三十一歳の王宮付き試食官ヘレナ・シュタイン。黒髪をきっちり結い上げ、灰色の瞳で部屋の隅まで見渡す人だった。挨拶の仕方まで無駄がない。
「リディア・フェルナー殿。あなたを連れ戻しに来た、と言えば怒りますか」
「少しは」
「安心しました。私もその役なら引き受けません」
開口一番それを言うあたり、嫌いではない。
私は差し止めた香辛料を机に並べた。ヘレナは紅花を指先で砕き、乾いた香りをかいで即座に言う。
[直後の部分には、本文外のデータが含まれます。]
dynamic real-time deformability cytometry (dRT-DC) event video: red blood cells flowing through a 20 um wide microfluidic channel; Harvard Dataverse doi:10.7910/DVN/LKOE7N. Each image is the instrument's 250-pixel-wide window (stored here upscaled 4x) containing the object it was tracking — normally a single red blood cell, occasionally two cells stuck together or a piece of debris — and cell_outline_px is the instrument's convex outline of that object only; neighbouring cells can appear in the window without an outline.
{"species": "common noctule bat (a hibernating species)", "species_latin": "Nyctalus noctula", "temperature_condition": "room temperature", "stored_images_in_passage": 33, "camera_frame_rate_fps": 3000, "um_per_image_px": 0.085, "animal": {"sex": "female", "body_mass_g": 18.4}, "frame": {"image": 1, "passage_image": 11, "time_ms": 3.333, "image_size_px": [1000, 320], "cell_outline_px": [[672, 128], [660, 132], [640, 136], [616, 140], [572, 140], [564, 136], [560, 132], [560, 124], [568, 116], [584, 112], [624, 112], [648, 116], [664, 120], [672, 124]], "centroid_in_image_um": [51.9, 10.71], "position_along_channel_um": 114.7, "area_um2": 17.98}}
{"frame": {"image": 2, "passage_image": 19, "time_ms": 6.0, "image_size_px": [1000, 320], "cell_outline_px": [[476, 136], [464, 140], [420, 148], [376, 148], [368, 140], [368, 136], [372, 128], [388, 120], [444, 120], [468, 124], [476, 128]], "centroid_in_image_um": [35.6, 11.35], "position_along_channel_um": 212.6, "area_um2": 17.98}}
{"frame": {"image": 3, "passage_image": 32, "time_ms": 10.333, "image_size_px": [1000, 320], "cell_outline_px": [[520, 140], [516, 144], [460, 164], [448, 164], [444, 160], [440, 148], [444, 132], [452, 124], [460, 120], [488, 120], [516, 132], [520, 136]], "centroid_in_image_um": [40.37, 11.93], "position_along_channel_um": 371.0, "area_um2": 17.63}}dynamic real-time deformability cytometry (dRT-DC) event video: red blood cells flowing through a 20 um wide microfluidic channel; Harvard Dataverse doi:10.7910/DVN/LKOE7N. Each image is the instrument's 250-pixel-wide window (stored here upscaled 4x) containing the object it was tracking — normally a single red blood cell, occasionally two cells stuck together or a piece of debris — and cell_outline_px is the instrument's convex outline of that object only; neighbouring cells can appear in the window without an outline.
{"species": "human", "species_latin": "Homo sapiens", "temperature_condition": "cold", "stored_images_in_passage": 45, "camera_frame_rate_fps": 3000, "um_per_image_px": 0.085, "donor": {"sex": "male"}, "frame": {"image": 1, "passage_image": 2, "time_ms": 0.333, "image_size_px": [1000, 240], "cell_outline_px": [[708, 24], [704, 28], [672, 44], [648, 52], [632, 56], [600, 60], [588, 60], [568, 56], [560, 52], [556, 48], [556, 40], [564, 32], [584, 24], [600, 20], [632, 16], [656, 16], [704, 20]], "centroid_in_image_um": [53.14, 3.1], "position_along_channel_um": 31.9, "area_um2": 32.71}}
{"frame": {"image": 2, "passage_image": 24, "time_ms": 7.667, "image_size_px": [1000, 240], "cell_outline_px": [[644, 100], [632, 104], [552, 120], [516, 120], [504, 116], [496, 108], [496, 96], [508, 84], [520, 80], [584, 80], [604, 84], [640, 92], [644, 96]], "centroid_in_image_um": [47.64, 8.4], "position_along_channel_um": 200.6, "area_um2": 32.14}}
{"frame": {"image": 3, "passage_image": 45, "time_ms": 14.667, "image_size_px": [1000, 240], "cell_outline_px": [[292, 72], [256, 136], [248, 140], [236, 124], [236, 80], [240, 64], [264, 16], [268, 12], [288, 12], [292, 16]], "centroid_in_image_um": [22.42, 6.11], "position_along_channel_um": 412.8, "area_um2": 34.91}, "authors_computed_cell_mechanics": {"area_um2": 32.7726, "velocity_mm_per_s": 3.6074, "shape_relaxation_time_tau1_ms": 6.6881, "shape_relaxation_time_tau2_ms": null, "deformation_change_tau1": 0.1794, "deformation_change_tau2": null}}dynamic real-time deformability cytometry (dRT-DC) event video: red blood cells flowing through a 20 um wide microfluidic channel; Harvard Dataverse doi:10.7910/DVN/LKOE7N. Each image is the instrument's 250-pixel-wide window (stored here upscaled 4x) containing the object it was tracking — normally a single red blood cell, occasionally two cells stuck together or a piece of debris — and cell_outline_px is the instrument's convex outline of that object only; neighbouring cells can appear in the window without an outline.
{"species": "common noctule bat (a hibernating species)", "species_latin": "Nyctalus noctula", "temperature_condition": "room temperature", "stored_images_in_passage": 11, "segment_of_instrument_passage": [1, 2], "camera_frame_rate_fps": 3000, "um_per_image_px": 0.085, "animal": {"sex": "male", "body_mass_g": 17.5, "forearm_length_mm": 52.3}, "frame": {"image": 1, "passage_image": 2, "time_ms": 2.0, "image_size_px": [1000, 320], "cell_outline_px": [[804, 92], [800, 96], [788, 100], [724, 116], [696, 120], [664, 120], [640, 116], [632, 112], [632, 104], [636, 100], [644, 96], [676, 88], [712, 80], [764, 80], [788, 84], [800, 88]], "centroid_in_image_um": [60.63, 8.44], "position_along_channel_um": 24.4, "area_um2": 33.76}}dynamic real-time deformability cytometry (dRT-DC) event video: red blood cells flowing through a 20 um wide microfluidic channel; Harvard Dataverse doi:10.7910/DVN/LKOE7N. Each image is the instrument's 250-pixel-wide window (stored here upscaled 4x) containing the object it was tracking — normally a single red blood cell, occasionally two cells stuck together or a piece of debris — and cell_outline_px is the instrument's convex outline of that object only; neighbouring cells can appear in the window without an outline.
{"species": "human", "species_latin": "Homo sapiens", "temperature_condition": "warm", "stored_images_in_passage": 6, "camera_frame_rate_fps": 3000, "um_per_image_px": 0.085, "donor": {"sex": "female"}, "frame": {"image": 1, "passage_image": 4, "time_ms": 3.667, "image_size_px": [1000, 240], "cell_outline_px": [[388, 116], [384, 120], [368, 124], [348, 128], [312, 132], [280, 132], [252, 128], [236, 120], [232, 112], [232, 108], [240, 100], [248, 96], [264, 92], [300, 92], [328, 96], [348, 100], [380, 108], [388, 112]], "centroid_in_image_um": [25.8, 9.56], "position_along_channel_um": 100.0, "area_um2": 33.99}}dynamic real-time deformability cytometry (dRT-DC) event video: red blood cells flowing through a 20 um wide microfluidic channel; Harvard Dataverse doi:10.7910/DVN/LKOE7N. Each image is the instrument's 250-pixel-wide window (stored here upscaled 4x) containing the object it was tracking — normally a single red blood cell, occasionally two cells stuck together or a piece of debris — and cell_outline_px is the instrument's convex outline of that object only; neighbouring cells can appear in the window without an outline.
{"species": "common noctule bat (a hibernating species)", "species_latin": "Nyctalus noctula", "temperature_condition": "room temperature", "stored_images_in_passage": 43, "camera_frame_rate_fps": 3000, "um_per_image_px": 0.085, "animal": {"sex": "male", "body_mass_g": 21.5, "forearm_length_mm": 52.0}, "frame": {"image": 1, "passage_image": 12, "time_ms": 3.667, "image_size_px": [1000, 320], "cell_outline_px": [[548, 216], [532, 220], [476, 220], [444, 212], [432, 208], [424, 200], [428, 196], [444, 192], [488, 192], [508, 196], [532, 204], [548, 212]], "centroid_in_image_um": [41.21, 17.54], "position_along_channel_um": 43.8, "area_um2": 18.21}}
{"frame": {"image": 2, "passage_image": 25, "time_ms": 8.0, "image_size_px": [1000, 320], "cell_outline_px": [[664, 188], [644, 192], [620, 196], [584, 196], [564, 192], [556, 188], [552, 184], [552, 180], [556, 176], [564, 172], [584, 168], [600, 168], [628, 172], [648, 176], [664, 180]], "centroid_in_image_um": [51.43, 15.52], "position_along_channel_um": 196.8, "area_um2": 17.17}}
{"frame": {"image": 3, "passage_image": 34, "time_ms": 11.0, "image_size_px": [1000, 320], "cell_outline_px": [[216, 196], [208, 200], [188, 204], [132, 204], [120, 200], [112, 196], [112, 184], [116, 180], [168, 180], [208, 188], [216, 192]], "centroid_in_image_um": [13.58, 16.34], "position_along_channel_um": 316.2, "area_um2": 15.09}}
「染色用の屑が混じっています。王宮の料理人が気づかず使えば、香りが立たずに料理だけが下品になる」
「私も同意見です」
エイドリアンが腕を組む。
「王宮はこれを承知していたのか」
「いいえ。ですが調達部門は急いでいます。春の献上宴で失敗できない。そこで、ゼファール経由の荷に信頼を乗せたかったのでしょう」
「信頼を乗せる前に、中身を疑うべきでしたね」
私が言うと、ヘレナはほんのわずかに口元を和らげた。
「あなたが辞めた後、王宮の食卓はずいぶん鈍くなりました」
褒め言葉なのか、現場への愚痴なのかは分からない。けれど少なくとも、私を昔の盾に戻すための視線ではなかった。
「敵は誰です」
私の問いに、ヘレナは短く答える。
「調達官バルテル・フェナール。直接手を汚す人ではありませんが、安い仕入れで手柄を立てるのが得意です。ベルノー商会とも近い」
王宮と港、ようやく線が繋がった。
「なら、ここから先は同じ食卓です」
私がそう言うと、ヘレナは一瞬だけ目を丸くし、それから頷いた。